Münafığın kendini yüceltmek ve kendince Müslümanlardan daha üstün olduğunu vurgulamak için kesintisiz olarak uyguladığı eylemlerden biri de ‘ukalalık ve bilmişlik yapmak’ tır. Kendisini küfre beğendirebilmek için sürekli olarak bilgisini ve kültürünü artıran münafık, bu birikimini Müslümanlar arasında da bir sükse ve büyüklük unsuru olarak kullanmak ister. Oysaki Müslümanlar için ‘kimin daha bilgili olduğu değil; kimin daha dindar, kimin Allah’ı daha çok seven ve Kuran ahlakını daha titiz uygulayan olduğu’ önemlidir. Fakat büyüklük hırsı içindeki münafığın şuuru bu gerçeğe karşı kapalıdır. Müslümanlar arasında da, kendince onlara ‘ne kadar çok bilgiçlik taslarsa ve ne kadar çok bilgice onların üstüne çıkarsa, kendini o kadar üstün konuma getirebileceğini’ sanır.

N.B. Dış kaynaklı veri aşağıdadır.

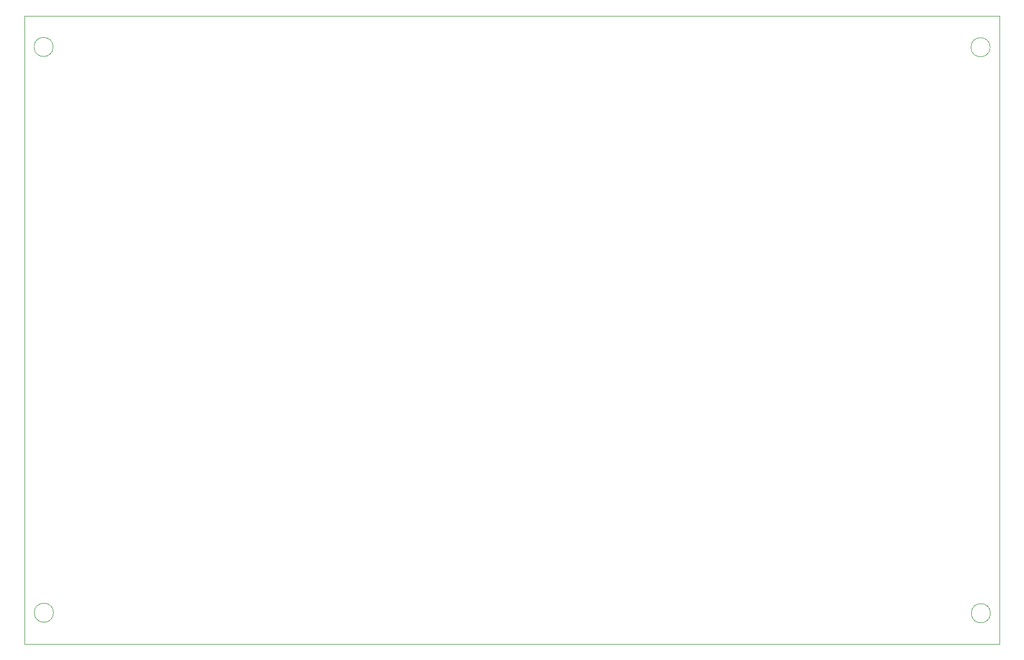
<source format=gbr>
%TF.GenerationSoftware,KiCad,Pcbnew,6.0.2+dfsg-1*%
%TF.CreationDate,2023-03-05T21:27:34-05:00*%
%TF.ProjectId,BFUSB_HUB,42465553-425f-4485-9542-2e6b69636164,rev?*%
%TF.SameCoordinates,Original*%
%TF.FileFunction,Other,User*%
%FSLAX46Y46*%
G04 Gerber Fmt 4.6, Leading zero omitted, Abs format (unit mm)*
G04 Created by KiCad (PCBNEW 6.0.2+dfsg-1) date 2023-03-05 21:27:34*
%MOMM*%
%LPD*%
G01*
G04 APERTURE LIST*
%TA.AperFunction,Profile*%
%ADD10C,0.100000*%
%TD*%
G04 APERTURE END LIST*
D10*
X75676843Y-108350000D02*
G75*
G03*
X75676843Y-108350000I-1526843J0D01*
G01*
X224648975Y-108425000D02*
G75*
G03*
X224648975Y-108425000I-1523975J0D01*
G01*
X224595691Y-18325000D02*
G75*
G03*
X224595691Y-18325000I-1520691J0D01*
G01*
X75620691Y-18275000D02*
G75*
G03*
X75620691Y-18275000I-1520691J0D01*
G01*
X71100000Y-13325000D02*
X226100000Y-13325000D01*
X226100000Y-13325000D02*
X226100000Y-113325000D01*
X226100000Y-113325000D02*
X71100000Y-113325000D01*
X71100000Y-113325000D02*
X71100000Y-13325000D01*
M02*

</source>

Münafık bu ahlak bozukluğunu, özellikle de Peygamberlere, elçilere ya da Müslümanların manevi liderliğini üstlenmiş olan insanlara karşı uygular.Çünkü bu kimseler ‘Müslümanların değer verdikleri, manevi bir önder olarak gördükleri, akıllarına, imanlarına, vicdanlarına en çok güvendikleri’insanlardır. İşte münafık da, bu kimseleri kendince Müslümanlara ‘güçsüz ve bilgisiz göstermeye çalışarak’, onların bu kişilere olan saygı, güven ve bağlılıklarını kırmak ister. Oysaki Allah Peygamberlerini, elçilerini ve veli kullarını bilgi ve hikmet yönünden güçlendirmiş; onlara Kendi Katından ‘özel bir akıl ve anlayış’ vermiştir. Dolayısıyla da münafık ne kadar çabalarsa çabalasın, Allah’ın elçileri aleyhinde yürüttüğü faaliyetlerinde başarılı olması asla mümkün değildir. Ama münafık Allah’ın bu adetullahından gafil haldedir. Bu nedenle de elinden geldiğince aleyhteki bu çabalarını sürdürür.
Münafık genellikle Müslümanlardan uzak durmayı ve yalnız kalmayı tercih eder. Onların sohbet ve dostluk ortamlarına ise hiçbir zaman katılmak istemez. Ama bir yandan da, bir şekilde ‘bilgisini onlara gösterip, onlara karşı büyüklük taslamak, onlardan üstün olduğunu vurgulamak’ ister. Bu amaçla yanlarına gittiğinde de mutlaka hemen her cümlesinde bir ‘ukalalık ve bilmişlik’ yapar ve onlara ‘bilgiçlik taslamaya’ çalışır.
Dikkat çekici olan ise, bildikleri konuların neredeyse tamamının son derece gereksiz detaylardan oluşmasıdır. Sadece bunları bildiği için insanlardan daha üstün konuma geleceğini sanması ise, işte münafığın ‘ne kadar akılsız olduğunu’ açıkça ortaya koyar.